_Goal of the exercise_.
Retype each item below word for word, omitting the pictures.

(Chart interpretation exercises)
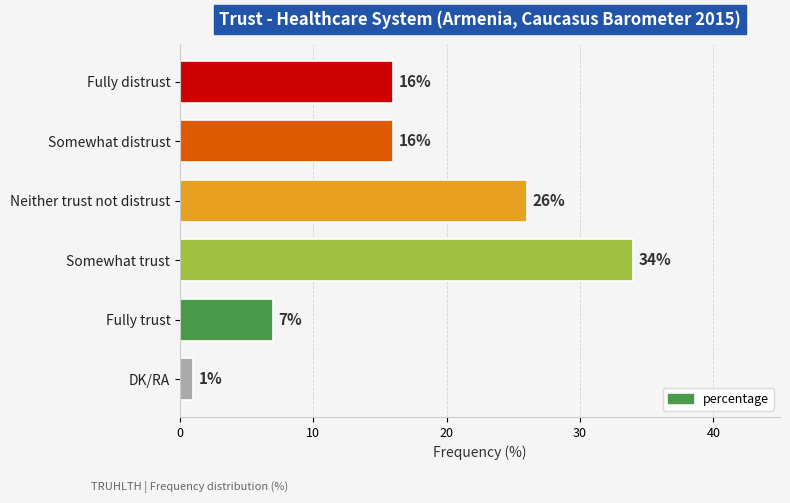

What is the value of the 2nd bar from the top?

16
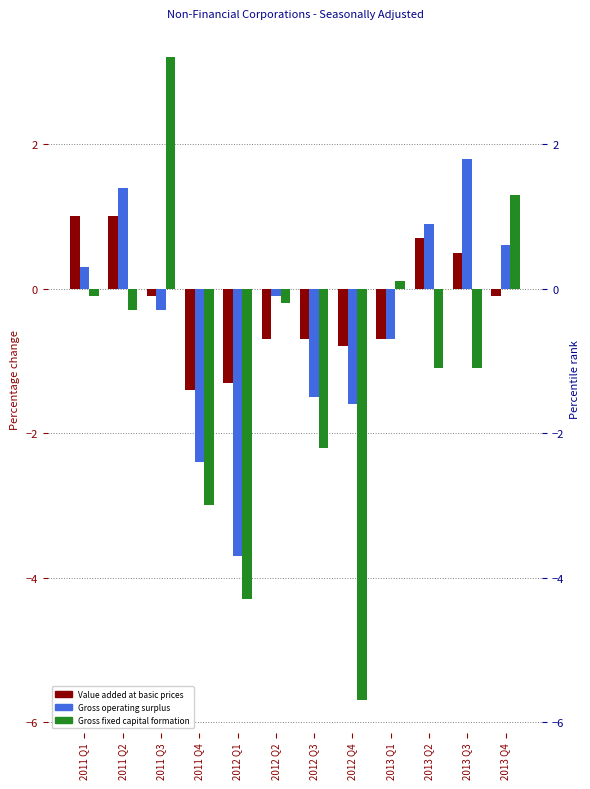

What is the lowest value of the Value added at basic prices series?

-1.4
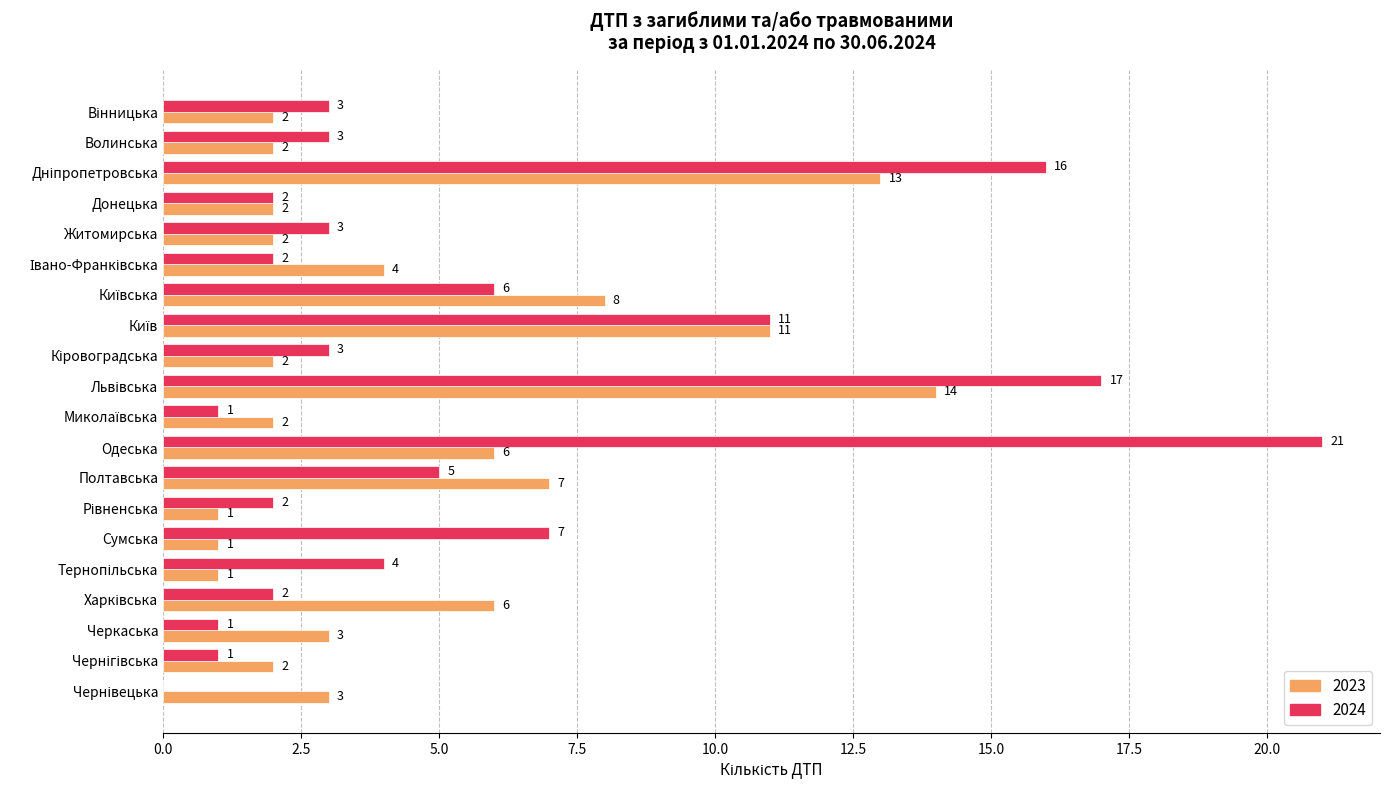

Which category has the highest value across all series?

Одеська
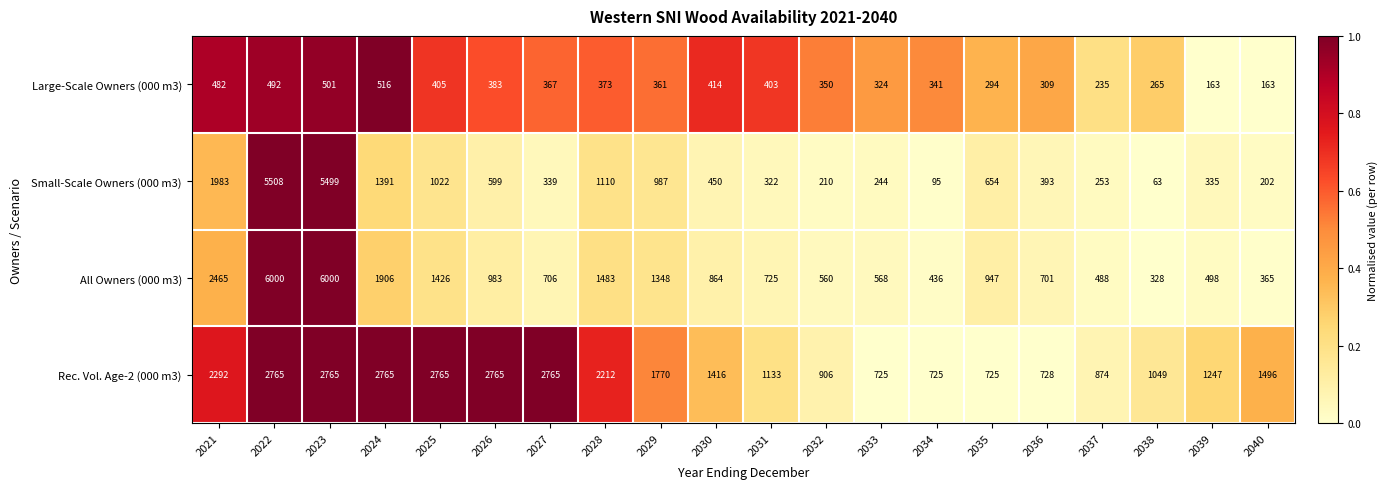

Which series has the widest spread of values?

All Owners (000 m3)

_Exercise solution_.
What is the value of the 2nd bar from the top?

16

What is the lowest value of the Value added at basic prices series?

-1.4

Which category has the highest value across all series?

Одеська

Which series has the widest spread of values?

All Owners (000 m3)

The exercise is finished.